**INFORMATION PROVIDED:**
┌──
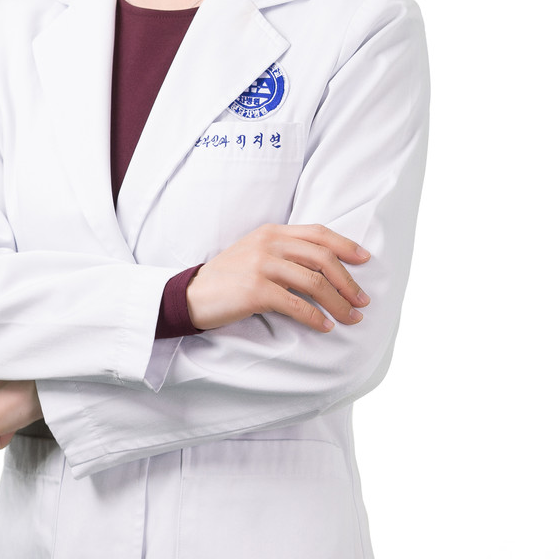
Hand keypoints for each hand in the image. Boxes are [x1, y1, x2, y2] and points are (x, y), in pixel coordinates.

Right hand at [186, 223, 370, 332]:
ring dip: (338, 303)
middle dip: (348, 281)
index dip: (346, 245)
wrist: (192, 294)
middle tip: (362, 300)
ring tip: (351, 318)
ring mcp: (262, 265)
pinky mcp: (255, 290)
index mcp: (272, 231)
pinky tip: (326, 327)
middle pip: (323, 257)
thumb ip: (285, 250)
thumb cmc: (229, 276)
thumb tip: (325, 265)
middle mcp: (269, 243)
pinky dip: (316, 317)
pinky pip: (296, 304)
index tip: (365, 260)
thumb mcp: (256, 252)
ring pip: (314, 282)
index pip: (318, 233)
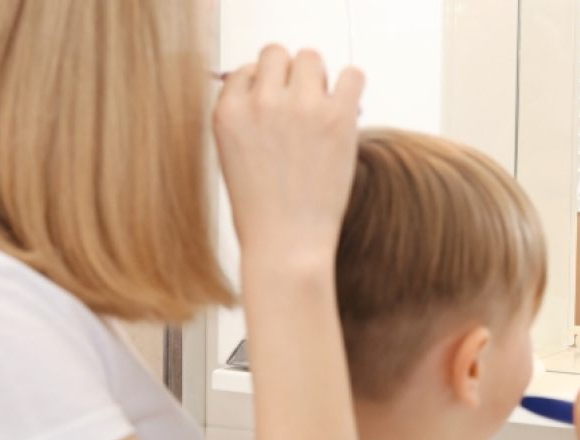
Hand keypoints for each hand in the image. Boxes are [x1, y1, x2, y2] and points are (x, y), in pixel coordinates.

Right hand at [213, 46, 364, 266]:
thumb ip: (247, 117)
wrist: (287, 245)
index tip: (274, 115)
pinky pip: (352, 74)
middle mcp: (260, 102)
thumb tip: (275, 83)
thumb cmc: (262, 210)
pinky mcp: (336, 118)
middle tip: (300, 110)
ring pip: (312, 57)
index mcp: (228, 112)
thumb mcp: (233, 157)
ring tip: (322, 112)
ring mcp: (299, 107)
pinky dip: (351, 86)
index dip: (263, 89)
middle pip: (278, 53)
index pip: (245, 70)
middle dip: (289, 75)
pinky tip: (346, 110)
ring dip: (319, 78)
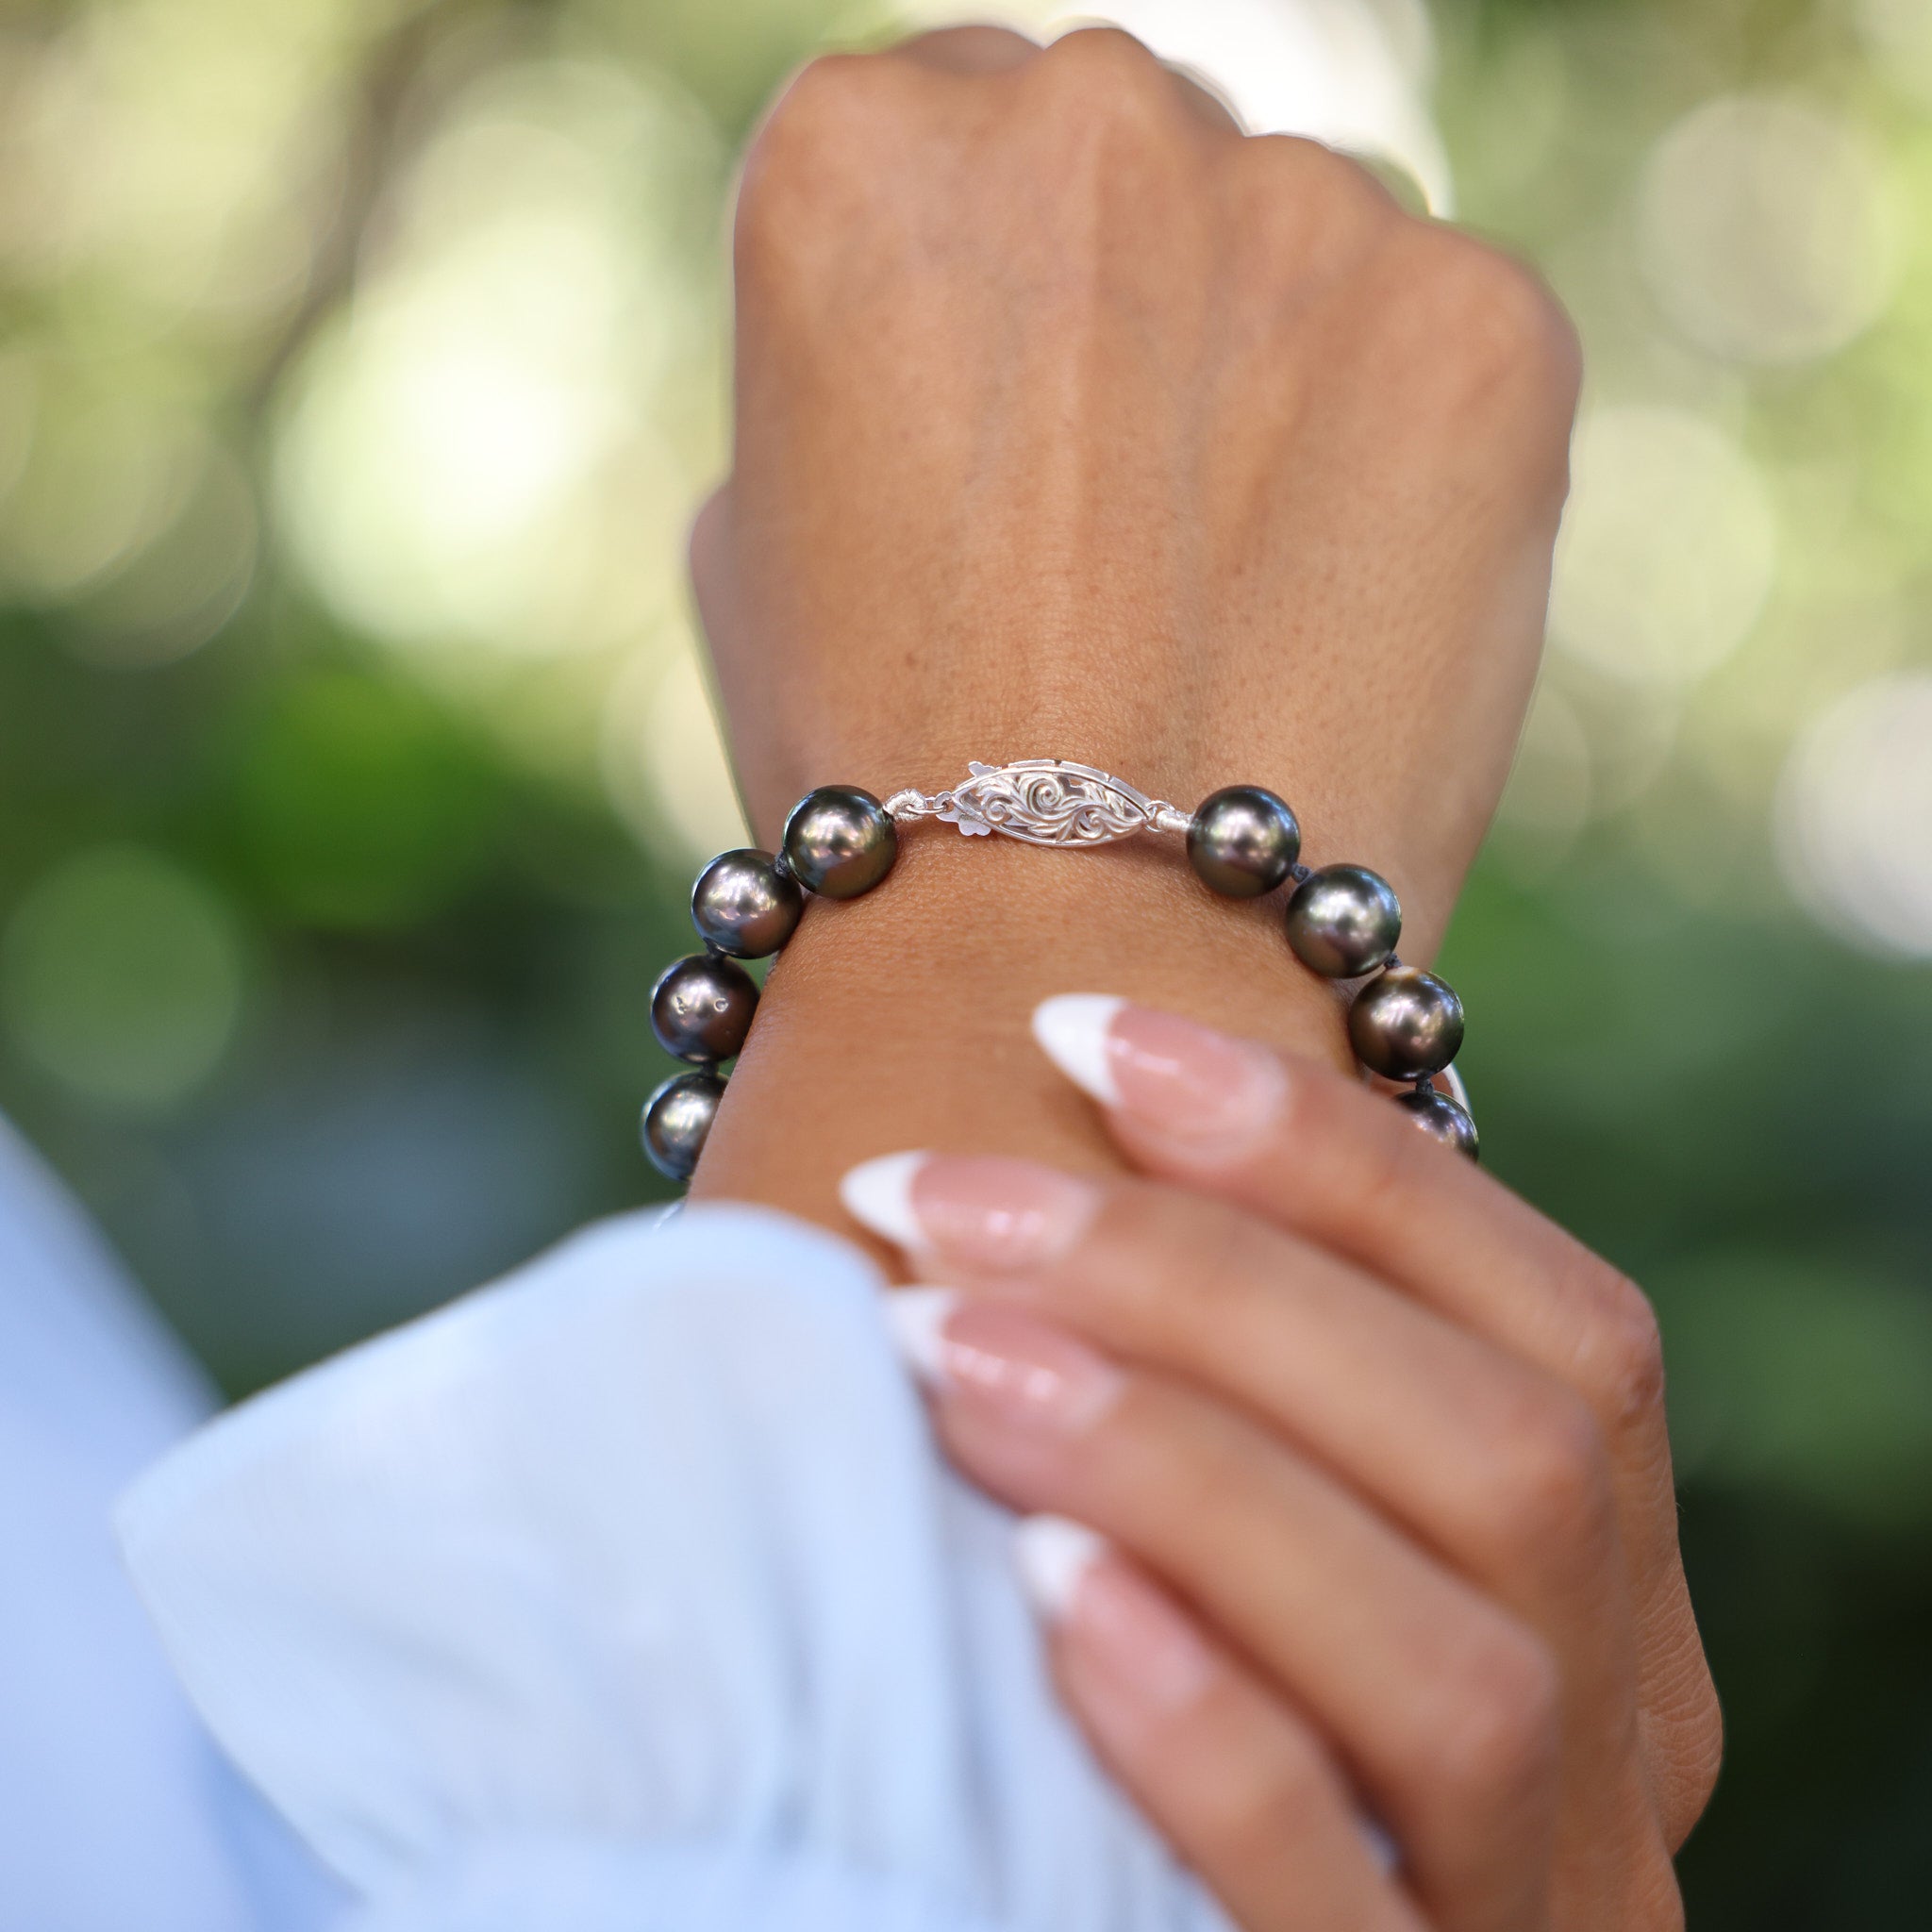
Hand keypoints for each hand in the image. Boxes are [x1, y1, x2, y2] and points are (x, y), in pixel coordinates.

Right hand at [694, 24, 1578, 949]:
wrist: (1078, 938)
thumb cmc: (879, 764)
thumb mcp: (750, 533)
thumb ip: (849, 366)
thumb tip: (946, 338)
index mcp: (861, 148)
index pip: (943, 128)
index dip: (973, 305)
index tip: (993, 426)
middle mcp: (1082, 115)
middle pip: (1124, 157)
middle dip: (1120, 302)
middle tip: (1113, 513)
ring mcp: (1301, 201)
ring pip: (1295, 236)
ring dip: (1265, 363)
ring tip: (1222, 581)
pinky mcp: (1477, 319)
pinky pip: (1434, 334)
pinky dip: (1399, 445)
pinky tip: (1334, 590)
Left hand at [842, 1000, 1719, 1929]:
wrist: (1073, 1914)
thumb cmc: (1134, 1693)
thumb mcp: (1243, 1530)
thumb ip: (1234, 1391)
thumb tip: (1035, 1156)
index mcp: (1610, 1587)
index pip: (1572, 1331)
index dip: (1335, 1156)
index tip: (1081, 1031)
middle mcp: (1622, 1739)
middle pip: (1515, 1458)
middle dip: (1210, 1283)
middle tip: (934, 1198)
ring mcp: (1531, 1910)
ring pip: (1460, 1661)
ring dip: (1179, 1461)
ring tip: (934, 1343)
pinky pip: (1344, 1885)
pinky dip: (1204, 1718)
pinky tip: (1037, 1585)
└──
**GOAL OF THE EXERCISE:** Write out the lines of the entries above exactly, beginning with the first and ending with the line that contains "index tip: (365, 260)". No picture goes in.

**EXERCISE RESULT:**
Hand keypoints for each hand in the image. Boxes are [x1, y1, x2, y2] and points are (x, y), in pixel coordinates.

Right hand at [186, 223, 370, 332]:
ring dip: (338, 303)
middle dip: (348, 281)
index dip: (346, 245)
wrist: (192, 294)
middle tip: (362, 300)
ring tip: (351, 318)
ring mcp: (262, 265)
pinky mcp: (255, 290)
index mcp: (272, 231)
pinky tip: (326, 327)
middle pip: (323, 257)
thumb ip: (285, 250)
thumb cmc: (229, 276)
thumb tip: (325, 265)
middle mcp: (269, 243)
pinky dip: (316, 317)
pinky pip: (296, 304)
index tip: (365, 260)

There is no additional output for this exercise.